Q. 47. What do you affirm when you say that "he ascended into heaven and is seated at the right hand of the Father"? First, that Christ has gone to be with the Father, hidden except to the eyes of faith. Second, however, that Christ is not cut off from us in the remote past, or in some place from which he cannot reach us, but is present to us here and now by grace. He reigns with divine authority, protecting us, guiding us, and interceding for us until he returns in glory.
Q. 63. What is the mission of the church? The mission of the church is to bear witness to God's love for the world in Jesus Christ.
Q. 64. What forms does this mission take? The forms are as various as the forms of God's love, yet the center is always Jesus Christ. The church is faithful to its mission when it extends mercy and forgiveness to the needy in ways that point finally to him. For in the end it is always by Christ's mercy that the needs of the needy are met.

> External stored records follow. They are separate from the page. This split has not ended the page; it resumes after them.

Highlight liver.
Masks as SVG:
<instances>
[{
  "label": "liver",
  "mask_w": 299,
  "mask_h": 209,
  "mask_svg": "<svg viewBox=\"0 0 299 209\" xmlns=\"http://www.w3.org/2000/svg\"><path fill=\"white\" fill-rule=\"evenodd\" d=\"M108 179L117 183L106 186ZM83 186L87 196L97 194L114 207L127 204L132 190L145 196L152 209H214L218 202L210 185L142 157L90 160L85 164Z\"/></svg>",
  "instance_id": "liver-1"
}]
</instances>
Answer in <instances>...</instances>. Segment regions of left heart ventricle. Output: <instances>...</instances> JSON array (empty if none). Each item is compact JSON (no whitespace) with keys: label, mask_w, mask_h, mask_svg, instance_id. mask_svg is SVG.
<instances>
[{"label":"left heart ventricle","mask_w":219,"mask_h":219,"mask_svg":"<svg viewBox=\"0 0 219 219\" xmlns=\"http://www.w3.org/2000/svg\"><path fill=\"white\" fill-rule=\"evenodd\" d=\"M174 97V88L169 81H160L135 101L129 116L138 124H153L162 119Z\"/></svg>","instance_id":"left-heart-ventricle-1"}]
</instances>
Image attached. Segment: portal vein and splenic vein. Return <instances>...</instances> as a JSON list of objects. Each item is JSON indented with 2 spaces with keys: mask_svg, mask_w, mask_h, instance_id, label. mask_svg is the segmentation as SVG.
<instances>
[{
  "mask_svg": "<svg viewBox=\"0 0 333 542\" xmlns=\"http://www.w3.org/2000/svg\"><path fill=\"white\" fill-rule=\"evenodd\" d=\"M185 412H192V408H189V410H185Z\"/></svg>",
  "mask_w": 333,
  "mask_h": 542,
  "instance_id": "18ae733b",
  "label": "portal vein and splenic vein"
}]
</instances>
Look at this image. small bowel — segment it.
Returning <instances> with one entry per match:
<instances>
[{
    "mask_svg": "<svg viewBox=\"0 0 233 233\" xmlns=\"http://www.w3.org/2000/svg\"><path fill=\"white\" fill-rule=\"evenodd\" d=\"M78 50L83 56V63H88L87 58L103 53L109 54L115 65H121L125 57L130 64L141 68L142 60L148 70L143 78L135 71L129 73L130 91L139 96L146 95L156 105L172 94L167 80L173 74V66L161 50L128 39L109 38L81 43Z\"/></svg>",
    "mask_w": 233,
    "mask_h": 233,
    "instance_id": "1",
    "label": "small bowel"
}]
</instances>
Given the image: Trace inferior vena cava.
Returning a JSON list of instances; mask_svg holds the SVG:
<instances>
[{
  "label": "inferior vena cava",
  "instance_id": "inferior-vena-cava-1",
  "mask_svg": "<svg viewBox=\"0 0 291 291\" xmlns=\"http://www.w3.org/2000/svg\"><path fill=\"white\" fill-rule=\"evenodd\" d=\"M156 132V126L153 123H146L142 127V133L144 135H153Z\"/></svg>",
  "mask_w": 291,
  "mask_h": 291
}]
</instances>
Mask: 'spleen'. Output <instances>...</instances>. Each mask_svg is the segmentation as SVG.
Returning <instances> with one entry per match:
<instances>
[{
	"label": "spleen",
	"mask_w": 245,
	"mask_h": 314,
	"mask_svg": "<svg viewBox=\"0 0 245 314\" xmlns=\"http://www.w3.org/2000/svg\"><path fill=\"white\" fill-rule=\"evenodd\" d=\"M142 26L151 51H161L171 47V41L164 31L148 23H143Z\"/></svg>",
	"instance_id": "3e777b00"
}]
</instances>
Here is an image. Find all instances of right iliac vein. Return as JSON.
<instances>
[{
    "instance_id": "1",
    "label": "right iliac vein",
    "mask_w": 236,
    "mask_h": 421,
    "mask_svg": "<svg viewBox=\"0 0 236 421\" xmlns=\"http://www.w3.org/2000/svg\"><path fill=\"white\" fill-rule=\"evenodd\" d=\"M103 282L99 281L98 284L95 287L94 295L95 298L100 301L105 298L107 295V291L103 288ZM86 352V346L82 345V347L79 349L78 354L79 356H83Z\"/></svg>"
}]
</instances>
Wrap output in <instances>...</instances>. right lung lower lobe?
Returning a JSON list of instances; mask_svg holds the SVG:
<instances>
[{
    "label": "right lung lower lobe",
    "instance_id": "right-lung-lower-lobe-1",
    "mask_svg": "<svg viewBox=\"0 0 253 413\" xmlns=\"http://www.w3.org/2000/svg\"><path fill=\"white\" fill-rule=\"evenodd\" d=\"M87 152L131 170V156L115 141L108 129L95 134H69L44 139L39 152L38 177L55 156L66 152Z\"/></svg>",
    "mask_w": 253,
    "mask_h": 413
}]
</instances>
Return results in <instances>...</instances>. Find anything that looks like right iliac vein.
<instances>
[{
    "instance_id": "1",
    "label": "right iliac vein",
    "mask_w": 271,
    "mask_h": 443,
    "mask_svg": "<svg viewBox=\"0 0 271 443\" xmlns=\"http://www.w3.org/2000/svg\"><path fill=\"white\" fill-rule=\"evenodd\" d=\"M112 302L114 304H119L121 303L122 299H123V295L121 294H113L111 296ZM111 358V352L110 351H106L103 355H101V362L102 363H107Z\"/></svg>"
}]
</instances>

Q. 65. Who are the needy? The hungry need bread, the homeless need a roof, the oppressed need justice, and the lonely need fellowship. At the same time -- on another and deeper level -- the hopeless need hope, sinners need forgiveness, and the world needs the gospel. On this level no one is excluded, and all the needy are one. Our mission as the church is to bring hope to a desperate world by declaring God's undying love -- as one beggar tells another where to find bread.